I repeated that I was unhappy about him returning to drinking and smoking. I would need reassurances that he would not do that again. I could not go through with the nightmare again. It was not fair to Kay or me. I explained the depths we had been in when I could not get any professional help in the midst of his drinking bouts. Greg promised he would never drink again. He said he had not missed the drink at all while in hospital. The social worker backed him up and said he had said that to her too. I argued that I had heard all that before..... in 2006 when he had been in hospital after his gastric bleed and again in February this year when he had come out of the detox clinic. On both occasions he had said "never again" but had returned to drinking again after a short while. In fact, it had only taken six weeks for him to return to drinking after his detox in February. Jill, bless her, supported me and said that Greg would say whatever people wanted to hear to get himself home again. But he would go back to drinking as soon as he was out. The social worker promised she would stay on the case and make sure he kept to his promises and set up some sort of rehabilitation. Greg said he needed time to think about rehab, but would promise me he would do something. Different ones - they were becoming a blur through my tears - said I should not be so negative and give him the benefit of the doubt. I repeated that I had seen and heard it all before. They were not the ones who would have to live with the nightmare and be unable to get a professional to help when the going got tough again.

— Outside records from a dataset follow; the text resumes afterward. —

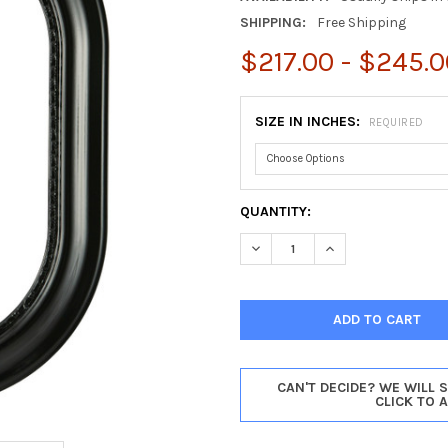
SHIPPING:
Free Shipping
$217.00 - $245.0
SIZE IN INCHES:
REQUIRED
CURRENT
QUANTITY:
STOCK:
DECREASE QUANTITY OF CHIC
INCREASE QUANTI
CAN'T DECIDE? WE WILL 
CLICK TO 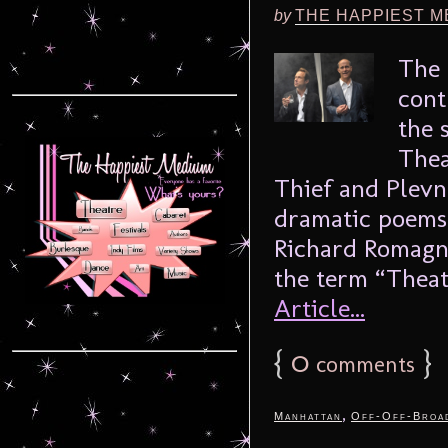
by
THE HAPPIEST M
The 
cont
the 
Thea
Thief and Plevn
dramatic poems
Richard Romagno
the term “Theat
Article...
{
0
}
comments
,
Manhattan
Off-Off-Broa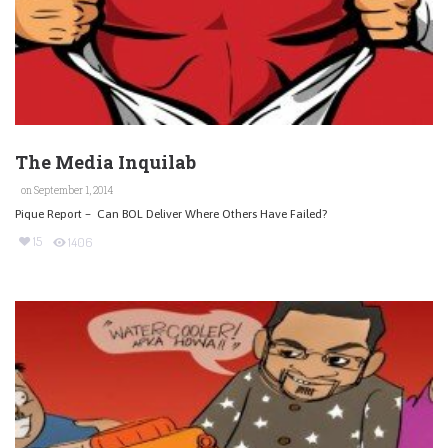
The Media Inquilab
on September 1, 2014
Pique Report – Can BOL Deliver Where Others Have Failed?
15
1406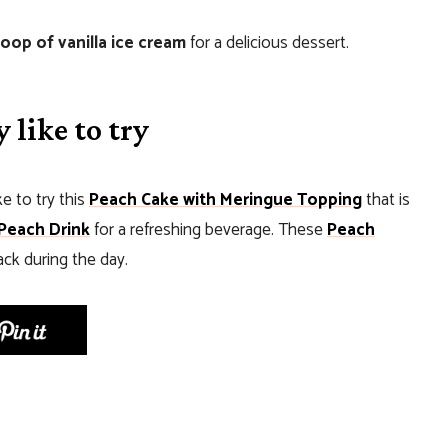
coop of vanilla ice cream
for a delicious dessert.
 like to try
ke to try this
Peach Cake with Meringue Topping
that is
Peach Drink
for a refreshing beverage. These
Peach
ack during the day.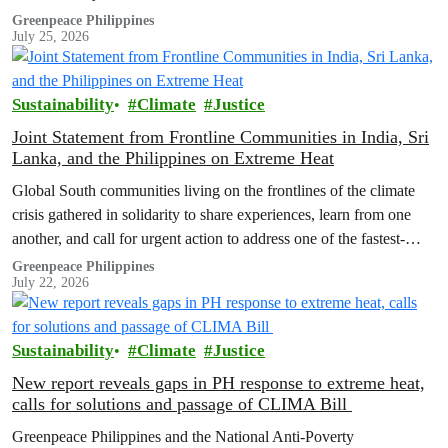
Greenpeace Philippines
July 25, 2026
Sustainability
Climate
Justice
Joint Statement from Frontline Communities in India, Sri
Lanka, and the Philippines on Extreme Heat
Global South communities living on the frontlines of the climate
crisis gathered in solidarity to share experiences, learn from one
another, and call for urgent action to address one of the fastest-
growing climate threats to our people: extreme heat.
Greenpeace Philippines
July 22, 2026
Sustainability
Climate
Justice
New report reveals gaps in PH response to extreme heat,
calls for solutions and passage of CLIMA Bill
Greenpeace Philippines and the National Anti-Poverty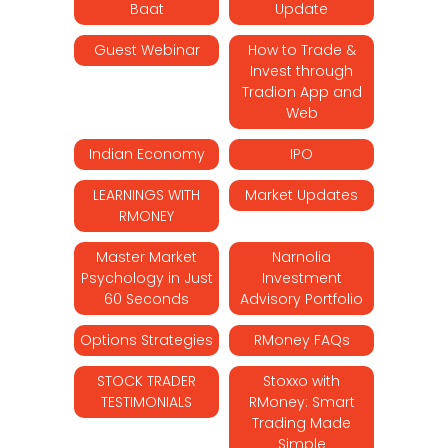
Baat
Update
Guest Webinar
How to Trade &
Invest through
Tradion App and
Web
Indian Economy
IPO
LEARNINGS WITH
Market Updates
RMONEY
Master Market
Narnolia
Psychology in Just
Investment
60 Seconds
Advisory Portfolio
Options Strategies
RMoney FAQs
STOCK TRADER
Stoxxo with
TESTIMONIALS
RMoney: Smart
Trading Made
Simple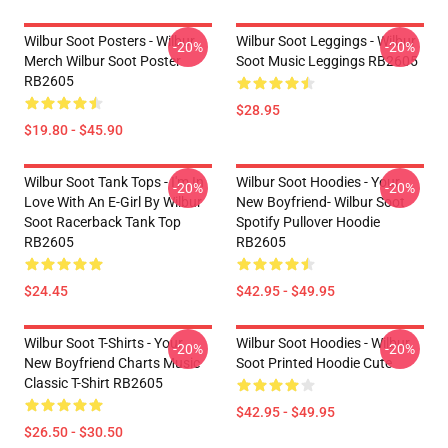
Wilbur Soot Posters - Wilbur
Wilbur Soot Leggings - Wilbur
-20%
-20%
Merch Wilbur Soot Poster
Soot Music Leggings RB2605
RB2605
$28.95
$19.80 - $45.90
Wilbur Soot Tank Tops - I'm In
Wilbur Soot Hoodies - Your
-20%
-20%
Love With An E-Girl By Wilbur
New Boyfriend- Wilbur Soot
Soot Racerback Tank Top
Spotify Pullover Hoodie
RB2605
RB2605
$24.45
$42.95 - $49.95
Wilbur Soot T-Shirts - Your
Wilbur Soot Hoodies - Wilbur
-20%
-20%
New Boyfriend Charts Music
Soot Printed Hoodie Cute
Classic T-Shirt RB2605
$42.95 - $49.95
$26.50 - $30.50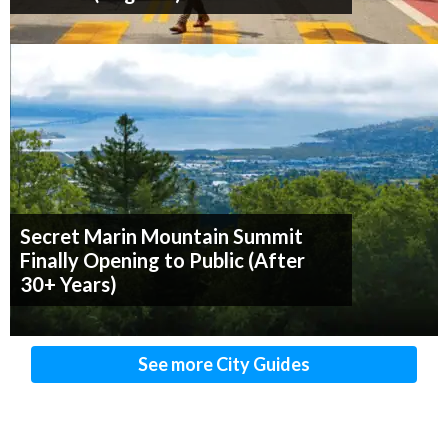
Secret Marin Mountain Summit
Finally Opening to Public (After
30+ Years)
See more City Guides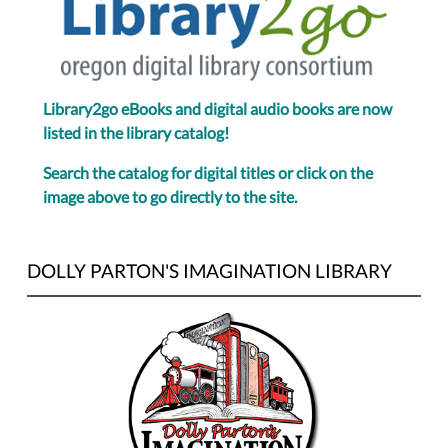
Library2go eBooks and digital audio books are now
listed in the library catalog!
Search the catalog for digital titles or click on the
image above to go directly to the site.
DOLLY PARTON'S IMAGINATION LIBRARY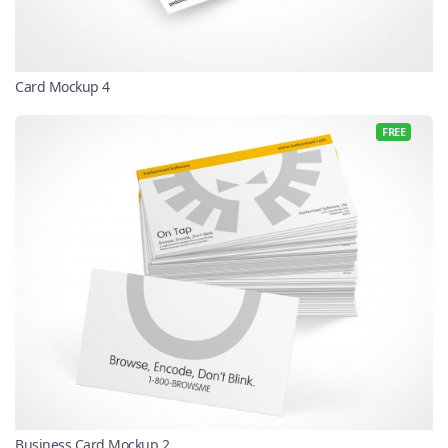
Card Mockup 4
FREE
Business Card Mockup 2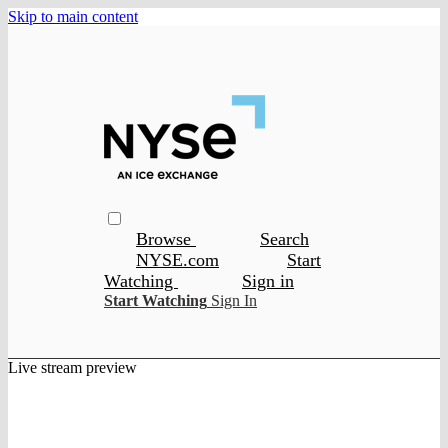
Skip to main content
Browse
Search
NYSE.com
Start
Watching
Sign in
Start Watching
Sign In
Live stream preview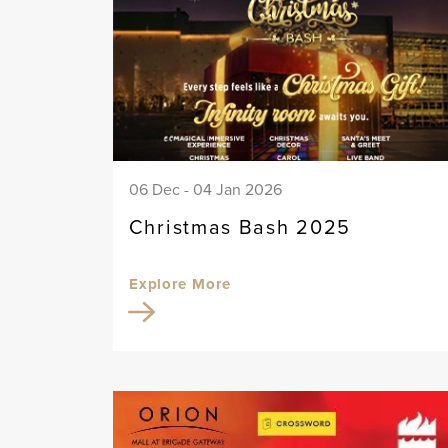
06 Dec - 04 Jan 2026
Christmas Bash 2025
Explore More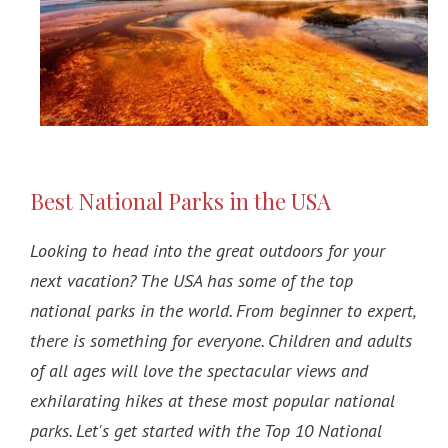
Best National Parks in the USA
Looking to head into the great outdoors for your
next vacation? The USA has some of the top
national parks in the world. From beginner to expert,
there is something for everyone. Children and adults
of all ages will love the spectacular views and
exhilarating hikes at these most popular national
parks. Let's get started with the Top 10 National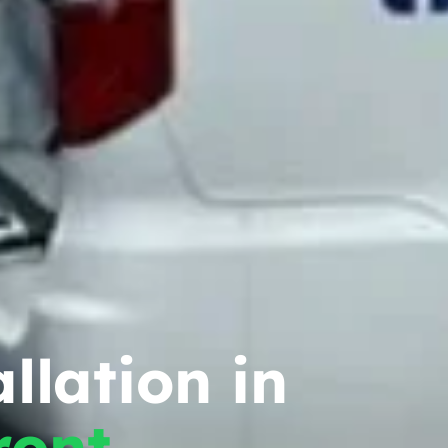
llation in
ront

In the end, we were going round in circles and it was evident that I had no choice at all. All the professionals were pressing me to have him back home. It was a fact that I could not ban him from his own home without good cause. He had promised to stop drinking and smoking. Every professional in that room believed him. At the end of the day, they wanted his bed for someone else, so of course they were going to believe him. He promised in front of them to consider some form of rehabilitation, although he did make it clear he would not go into residential rehab, as he could not bear to be away from home. But he would consider something like drop-in counselling from home. All eyes turned on me again. I felt cornered. I was in an awkward situation. I heard myself saying that I would agree to take him back. The case conference was formally closed. It had lasted nearly two hours.